Die sinnvolle Infrastruktur am Haltepunkt Kersbach sei Dank der Hartnäckigkeit der BI zustande gekommen, betont Rainer Thieme. "Wir haben dafür gesorgt, dass die Stadt in die Puschen kam und haben dann dazu beigetragen, dass jede Menge Geld gespart wurde", ist Gerhard Schneider überzeugt.
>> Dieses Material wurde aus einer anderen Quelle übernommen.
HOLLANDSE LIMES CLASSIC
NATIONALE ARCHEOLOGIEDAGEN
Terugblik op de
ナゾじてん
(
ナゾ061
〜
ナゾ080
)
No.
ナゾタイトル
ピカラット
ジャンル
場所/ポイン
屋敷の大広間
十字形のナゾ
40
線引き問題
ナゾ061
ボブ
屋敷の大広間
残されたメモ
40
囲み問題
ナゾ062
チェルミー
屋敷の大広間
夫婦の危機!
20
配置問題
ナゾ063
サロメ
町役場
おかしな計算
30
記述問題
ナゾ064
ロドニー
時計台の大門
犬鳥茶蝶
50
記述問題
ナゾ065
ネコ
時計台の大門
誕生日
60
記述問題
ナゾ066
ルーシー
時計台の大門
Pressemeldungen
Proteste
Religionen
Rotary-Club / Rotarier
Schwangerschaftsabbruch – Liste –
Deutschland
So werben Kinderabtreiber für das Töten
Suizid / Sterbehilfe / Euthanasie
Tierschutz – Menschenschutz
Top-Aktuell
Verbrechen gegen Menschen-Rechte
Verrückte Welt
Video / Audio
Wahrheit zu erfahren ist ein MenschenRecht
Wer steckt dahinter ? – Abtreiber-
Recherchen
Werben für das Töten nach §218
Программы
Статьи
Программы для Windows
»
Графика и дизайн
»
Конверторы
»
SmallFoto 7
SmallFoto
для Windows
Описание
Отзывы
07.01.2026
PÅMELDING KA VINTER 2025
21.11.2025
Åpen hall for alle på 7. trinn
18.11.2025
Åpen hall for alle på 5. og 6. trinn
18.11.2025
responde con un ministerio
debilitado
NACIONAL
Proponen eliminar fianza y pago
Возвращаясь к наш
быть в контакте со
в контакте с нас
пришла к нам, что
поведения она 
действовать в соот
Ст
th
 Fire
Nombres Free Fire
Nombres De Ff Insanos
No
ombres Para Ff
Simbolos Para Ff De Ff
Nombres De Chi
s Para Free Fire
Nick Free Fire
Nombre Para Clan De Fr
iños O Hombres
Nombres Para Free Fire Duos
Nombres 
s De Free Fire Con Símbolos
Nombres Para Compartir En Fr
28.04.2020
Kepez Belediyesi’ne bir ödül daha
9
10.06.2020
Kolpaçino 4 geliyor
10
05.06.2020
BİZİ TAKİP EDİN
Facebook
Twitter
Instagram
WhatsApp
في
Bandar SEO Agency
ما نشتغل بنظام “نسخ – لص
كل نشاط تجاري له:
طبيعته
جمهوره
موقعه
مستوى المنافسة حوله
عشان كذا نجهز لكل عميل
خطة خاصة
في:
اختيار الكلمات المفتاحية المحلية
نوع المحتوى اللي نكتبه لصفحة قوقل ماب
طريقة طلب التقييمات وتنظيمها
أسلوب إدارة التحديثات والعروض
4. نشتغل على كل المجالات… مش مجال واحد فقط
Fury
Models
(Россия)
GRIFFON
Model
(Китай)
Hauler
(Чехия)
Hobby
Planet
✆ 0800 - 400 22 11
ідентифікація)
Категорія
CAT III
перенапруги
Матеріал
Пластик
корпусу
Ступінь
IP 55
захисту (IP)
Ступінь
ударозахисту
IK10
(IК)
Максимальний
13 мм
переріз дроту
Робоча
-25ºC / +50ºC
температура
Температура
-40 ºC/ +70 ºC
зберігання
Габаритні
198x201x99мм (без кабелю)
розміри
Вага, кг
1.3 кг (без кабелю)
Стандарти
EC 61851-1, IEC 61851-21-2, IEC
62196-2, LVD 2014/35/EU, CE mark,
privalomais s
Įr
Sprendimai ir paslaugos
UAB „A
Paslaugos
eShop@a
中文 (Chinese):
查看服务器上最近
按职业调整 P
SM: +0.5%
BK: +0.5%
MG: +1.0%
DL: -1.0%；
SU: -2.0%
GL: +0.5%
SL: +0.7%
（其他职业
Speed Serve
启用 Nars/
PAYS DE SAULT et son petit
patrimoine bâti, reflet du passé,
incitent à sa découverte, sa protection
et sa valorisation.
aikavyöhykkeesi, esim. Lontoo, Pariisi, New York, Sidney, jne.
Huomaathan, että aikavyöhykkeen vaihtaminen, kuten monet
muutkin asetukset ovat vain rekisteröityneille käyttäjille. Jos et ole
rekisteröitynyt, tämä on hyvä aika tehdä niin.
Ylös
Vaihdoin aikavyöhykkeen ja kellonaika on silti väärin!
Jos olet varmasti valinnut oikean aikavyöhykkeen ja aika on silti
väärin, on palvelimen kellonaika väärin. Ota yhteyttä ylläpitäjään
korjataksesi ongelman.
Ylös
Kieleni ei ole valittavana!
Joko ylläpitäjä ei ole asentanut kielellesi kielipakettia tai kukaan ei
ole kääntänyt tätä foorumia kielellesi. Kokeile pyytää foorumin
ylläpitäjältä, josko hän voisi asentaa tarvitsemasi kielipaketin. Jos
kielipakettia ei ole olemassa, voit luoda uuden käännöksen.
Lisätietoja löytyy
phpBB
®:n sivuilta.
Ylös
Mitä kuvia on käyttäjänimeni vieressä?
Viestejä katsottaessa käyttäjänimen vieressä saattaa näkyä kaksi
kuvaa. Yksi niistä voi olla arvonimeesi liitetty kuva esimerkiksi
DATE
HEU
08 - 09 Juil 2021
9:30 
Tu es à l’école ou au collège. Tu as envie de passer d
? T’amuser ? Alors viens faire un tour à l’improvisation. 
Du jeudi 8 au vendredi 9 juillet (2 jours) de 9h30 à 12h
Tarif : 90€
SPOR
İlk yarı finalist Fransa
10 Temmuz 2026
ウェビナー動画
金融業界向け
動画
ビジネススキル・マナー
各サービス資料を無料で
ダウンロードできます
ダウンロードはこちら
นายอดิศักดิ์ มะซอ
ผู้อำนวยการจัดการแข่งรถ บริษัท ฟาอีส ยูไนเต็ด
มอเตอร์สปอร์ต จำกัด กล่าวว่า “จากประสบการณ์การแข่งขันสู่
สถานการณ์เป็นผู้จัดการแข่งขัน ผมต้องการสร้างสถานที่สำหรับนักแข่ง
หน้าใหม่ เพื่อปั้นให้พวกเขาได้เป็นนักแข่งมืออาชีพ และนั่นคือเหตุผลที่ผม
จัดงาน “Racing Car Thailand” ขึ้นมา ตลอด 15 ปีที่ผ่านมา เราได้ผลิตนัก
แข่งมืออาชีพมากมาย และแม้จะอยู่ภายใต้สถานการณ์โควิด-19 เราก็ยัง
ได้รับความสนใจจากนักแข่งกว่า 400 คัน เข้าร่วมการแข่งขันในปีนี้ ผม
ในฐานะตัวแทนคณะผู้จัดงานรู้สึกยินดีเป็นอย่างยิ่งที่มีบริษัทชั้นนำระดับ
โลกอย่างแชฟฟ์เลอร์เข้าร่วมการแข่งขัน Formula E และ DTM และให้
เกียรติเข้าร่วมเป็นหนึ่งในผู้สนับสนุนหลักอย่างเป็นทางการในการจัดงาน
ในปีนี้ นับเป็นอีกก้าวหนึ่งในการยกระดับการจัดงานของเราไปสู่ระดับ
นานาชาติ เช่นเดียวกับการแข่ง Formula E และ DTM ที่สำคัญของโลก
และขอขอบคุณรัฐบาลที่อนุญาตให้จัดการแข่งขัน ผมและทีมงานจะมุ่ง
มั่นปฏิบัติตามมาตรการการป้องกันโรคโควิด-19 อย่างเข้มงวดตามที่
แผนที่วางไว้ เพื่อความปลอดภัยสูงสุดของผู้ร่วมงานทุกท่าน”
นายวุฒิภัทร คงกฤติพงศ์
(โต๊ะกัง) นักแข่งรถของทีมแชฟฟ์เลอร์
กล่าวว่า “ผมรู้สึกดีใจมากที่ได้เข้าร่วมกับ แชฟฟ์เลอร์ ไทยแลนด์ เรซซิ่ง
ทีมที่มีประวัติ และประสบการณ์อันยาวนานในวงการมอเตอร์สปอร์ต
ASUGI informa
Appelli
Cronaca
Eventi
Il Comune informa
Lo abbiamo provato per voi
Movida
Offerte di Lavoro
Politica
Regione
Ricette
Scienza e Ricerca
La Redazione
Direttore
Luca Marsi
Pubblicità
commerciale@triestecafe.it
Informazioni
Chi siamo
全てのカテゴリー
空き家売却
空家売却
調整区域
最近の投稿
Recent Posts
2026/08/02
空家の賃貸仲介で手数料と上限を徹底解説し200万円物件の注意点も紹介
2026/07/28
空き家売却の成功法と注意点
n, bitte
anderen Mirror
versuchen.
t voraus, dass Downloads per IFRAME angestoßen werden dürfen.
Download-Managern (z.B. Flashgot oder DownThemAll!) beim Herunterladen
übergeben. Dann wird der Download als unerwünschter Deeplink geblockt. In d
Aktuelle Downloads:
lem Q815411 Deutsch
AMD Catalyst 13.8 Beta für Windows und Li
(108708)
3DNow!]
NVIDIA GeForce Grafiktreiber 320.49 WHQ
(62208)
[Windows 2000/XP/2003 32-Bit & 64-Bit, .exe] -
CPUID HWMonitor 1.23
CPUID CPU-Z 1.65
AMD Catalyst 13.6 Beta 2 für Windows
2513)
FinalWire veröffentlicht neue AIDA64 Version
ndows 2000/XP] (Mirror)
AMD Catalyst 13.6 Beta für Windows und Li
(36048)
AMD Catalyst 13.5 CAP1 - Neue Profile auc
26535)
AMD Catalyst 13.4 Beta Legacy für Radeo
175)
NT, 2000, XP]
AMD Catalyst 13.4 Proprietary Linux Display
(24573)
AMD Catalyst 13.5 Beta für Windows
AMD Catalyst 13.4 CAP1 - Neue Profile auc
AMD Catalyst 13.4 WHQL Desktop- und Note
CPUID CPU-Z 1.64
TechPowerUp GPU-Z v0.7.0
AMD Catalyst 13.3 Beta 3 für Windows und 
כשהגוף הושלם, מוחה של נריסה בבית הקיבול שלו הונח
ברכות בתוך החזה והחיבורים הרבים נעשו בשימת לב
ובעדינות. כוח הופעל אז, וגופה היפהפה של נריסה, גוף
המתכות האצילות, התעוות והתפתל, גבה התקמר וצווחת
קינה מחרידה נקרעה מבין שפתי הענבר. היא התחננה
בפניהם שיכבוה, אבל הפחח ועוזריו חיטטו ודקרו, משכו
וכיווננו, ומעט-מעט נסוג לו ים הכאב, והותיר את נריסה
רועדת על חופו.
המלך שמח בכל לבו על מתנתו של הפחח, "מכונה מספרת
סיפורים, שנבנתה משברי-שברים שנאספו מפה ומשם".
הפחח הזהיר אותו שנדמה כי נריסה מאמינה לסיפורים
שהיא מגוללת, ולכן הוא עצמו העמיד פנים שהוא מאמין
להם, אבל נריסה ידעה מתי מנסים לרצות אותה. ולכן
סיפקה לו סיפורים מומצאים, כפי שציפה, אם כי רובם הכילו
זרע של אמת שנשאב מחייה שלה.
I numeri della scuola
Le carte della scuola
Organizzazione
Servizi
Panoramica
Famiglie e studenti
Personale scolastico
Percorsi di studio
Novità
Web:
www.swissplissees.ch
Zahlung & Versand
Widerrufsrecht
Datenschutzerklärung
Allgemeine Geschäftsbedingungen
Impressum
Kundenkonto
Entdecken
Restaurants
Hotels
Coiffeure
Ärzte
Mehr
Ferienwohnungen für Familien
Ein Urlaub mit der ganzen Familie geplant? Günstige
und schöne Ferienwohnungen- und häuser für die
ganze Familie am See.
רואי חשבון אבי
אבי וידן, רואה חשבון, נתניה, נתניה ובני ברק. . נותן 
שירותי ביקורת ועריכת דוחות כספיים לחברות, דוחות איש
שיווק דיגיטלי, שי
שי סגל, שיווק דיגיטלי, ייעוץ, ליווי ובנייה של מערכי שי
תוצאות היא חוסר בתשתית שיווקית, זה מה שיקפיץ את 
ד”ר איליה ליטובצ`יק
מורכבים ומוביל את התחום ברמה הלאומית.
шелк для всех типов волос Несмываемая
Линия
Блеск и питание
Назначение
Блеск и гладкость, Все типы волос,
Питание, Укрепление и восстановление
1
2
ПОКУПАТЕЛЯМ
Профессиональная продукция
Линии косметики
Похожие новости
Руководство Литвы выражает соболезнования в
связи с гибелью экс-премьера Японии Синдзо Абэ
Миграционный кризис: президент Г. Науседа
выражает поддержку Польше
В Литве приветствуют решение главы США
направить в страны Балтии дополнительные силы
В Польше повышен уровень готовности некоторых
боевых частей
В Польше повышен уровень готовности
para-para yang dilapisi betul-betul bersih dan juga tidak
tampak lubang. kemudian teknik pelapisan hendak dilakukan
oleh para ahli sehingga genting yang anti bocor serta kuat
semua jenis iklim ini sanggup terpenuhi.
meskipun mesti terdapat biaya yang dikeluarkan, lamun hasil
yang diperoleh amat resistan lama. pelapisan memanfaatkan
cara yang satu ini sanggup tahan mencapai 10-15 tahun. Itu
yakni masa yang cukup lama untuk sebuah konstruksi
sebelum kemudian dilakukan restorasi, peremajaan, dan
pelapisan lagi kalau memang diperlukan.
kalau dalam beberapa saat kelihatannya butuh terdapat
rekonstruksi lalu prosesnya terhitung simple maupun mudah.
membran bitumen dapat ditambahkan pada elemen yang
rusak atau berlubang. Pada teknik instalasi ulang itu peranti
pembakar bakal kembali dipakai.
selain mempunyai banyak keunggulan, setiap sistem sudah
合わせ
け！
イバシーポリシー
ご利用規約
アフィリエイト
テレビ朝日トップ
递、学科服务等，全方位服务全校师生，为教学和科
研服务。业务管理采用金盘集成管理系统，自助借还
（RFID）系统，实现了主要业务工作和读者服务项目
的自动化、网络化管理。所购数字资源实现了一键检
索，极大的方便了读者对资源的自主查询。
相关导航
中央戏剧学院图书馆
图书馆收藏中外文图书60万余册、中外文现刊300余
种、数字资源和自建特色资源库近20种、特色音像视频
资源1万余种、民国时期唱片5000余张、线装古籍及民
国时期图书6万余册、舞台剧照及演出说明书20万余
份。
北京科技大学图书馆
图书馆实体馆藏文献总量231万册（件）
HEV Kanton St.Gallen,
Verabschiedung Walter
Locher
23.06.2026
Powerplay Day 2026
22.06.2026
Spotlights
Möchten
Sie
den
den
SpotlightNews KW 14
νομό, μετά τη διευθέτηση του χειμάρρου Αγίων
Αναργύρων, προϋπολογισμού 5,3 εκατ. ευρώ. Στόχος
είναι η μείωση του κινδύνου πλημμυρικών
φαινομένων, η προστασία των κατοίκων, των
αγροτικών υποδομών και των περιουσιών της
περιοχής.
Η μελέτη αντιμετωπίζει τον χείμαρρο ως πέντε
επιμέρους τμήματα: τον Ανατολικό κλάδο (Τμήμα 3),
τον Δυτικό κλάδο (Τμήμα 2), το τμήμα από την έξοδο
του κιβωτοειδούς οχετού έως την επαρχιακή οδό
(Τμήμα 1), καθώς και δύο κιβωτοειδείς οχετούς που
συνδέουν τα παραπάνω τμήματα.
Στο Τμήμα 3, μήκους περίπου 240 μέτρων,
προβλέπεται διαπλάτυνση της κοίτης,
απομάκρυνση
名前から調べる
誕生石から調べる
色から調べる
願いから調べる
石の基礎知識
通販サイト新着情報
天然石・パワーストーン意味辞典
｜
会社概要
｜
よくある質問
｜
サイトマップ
Während der Forchheimer Stadtrat und die Stadtverwaltung seit Jahren im Clinch mit der Deutschen Bahn liegen, hat die BI Kersbach eine ganz andere Erfahrung gemacht: "Wir hatten nie das Gefühl, von der Bahn über den Tisch gezogen zu werden", betont Thieme. Frühzeitig und zugleich geduldig verhandelt zu haben, darin sieht die Bürgerinitiative ihr Erfolgsrezept. Allerdings räumen die beiden Sprecher Thieme und Schneider auch frustrierende Momente in der zehnjährigen Arbeit ein.
Etwa beim Hochwasserschutz. "Da könnte die Stadt schon drei Jahre weiter sein", ist Thieme überzeugt. Seit der Regenkatastrophe des Jahres 2007 nervte er erst den damaligen OB Franz Stumpf (CSU/WUO), dann dessen Nachfolger Uwe Kirschstein (SPD) mit drängenden Fragen zum Hochwasserschutz. Speziell das Auftreten von Stumpf gegenüber den Gemeinden Poxdorf und Effeltrich habe bei den kleineren Nachbarn zu einer Art Boykott-Haltung geführt. "Aus Angst, über den Tisch gezogen zu werden", meint Thieme. Daher sei beim Hochwasserschutz, der sinnvollerweise nur im Verbund mit Baiersdorf, Poxdorf und Effeltrich zu lösen sei, viel Zeit verloren gegangen. Im Frühjahr soll nun das Wasserrechtsverfahren abgeschlossen sein, für Herbst ist der Baubeginn geplant. "Es hat zu lange gedauert", kritisiert Gerhard Schneider. Und Rainer Thieme bleibt skeptisch: "Dass es losgeht, glaube ich erst, wenn ich da draußen den ersten Menschen mit einem Spaten sehe."